======== Quoted passage ========
In addition, much of what you said makes little sense to me -
The data the pivot is based on is in the data model already.

If this is the case, if it is complete and robust data, you are good to go. What you do depends upon the analyses,

Now it could be that the formulas needed to create measures to come up with some of the information I need, without first running pivots, are beyond me, but I am just not able to see how I can create one pivot that does what several pivots do in regards to the analyses I have to do.
Why would you want one pivot to do what several existing pivots do? If those several pivots are looking at differing vies of the data that would seem the correct way to go to me. If you have those pivots, what is wrong with them?

If I could create a dataset off a pivot, I could then create the measures I need from those summaries to populate some of the fields in the Regional Summary table I have developed. For instance, in one case I need to run a pivot, and then I copy the pivot to a sheet and run a macro that essentially behaves like an unpivot (still trying to learn this one), and then apply filters to the results and run a count function of the remainder.
========
◆ Apply what you read:
[1] What steps does the writer of the pivot-table discussion describe for the one case they give, in order?
[2] Rewrite the pivot-table discussion from "In addition, much" up to and including "have to do.", using "workbook" in place of "data model".
[3] In the pivot-table discussion, which table does the writer want the measures to populate some of the fields of?
======== Provided data ========
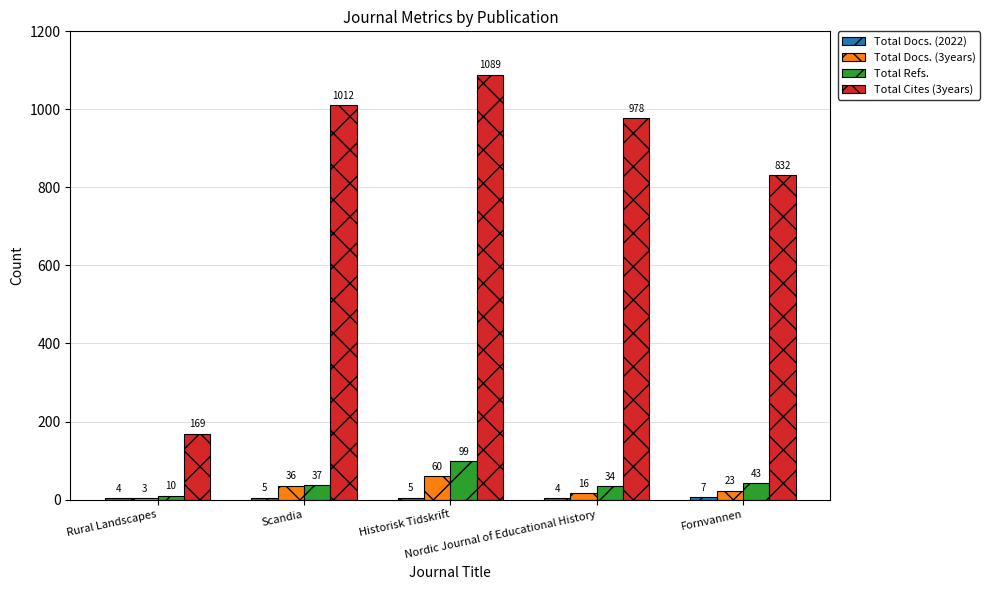

How many Total Docs. (3years) values are between 16 and 36?

3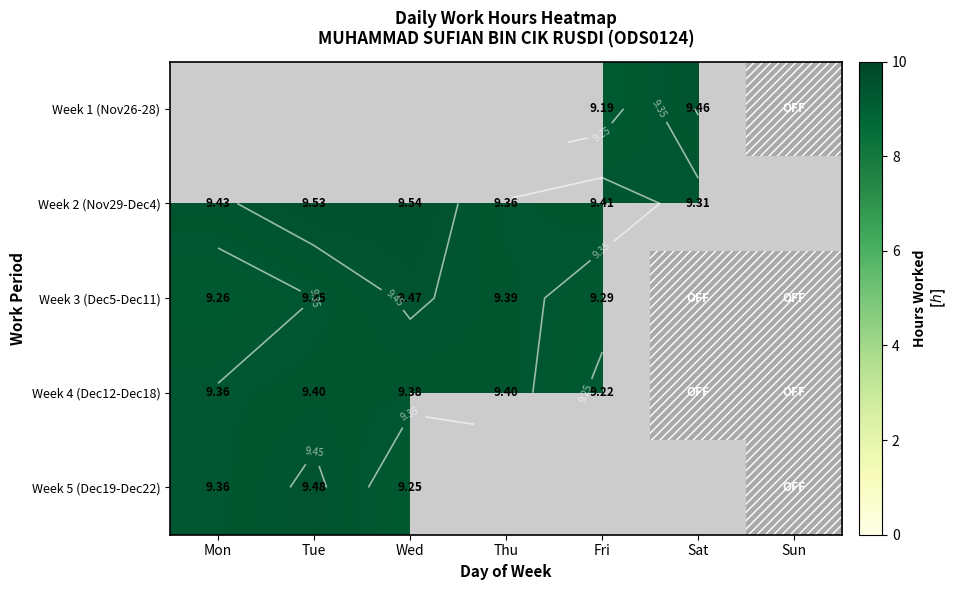

What is the maximum value for Week 4 (Dec12-Dec18)?

9.4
========
◆ Answers to this exercise:
[1]
1. Run a pivot.
2. Copy the pivot to a sheet.
3. Run a macro that essentially behaves like an unpivot.
4. Apply filters to the results.
5. Run a count function of the remainder.

[2]
In addition, much of what you said makes little sense to me -
The data the pivot is based on is in the workbook already.

If this is the case, if it is complete and robust data, you are good to go. What you do depends upon the analyses,

Now it could be that the formulas needed to create measures to come up with some of the information I need, without first running pivots, are beyond me, but I am just not able to see how I can create one pivot that does what several pivots do in regards to the analyses I have to do.

[3] The Regional Summary table the writer has developed.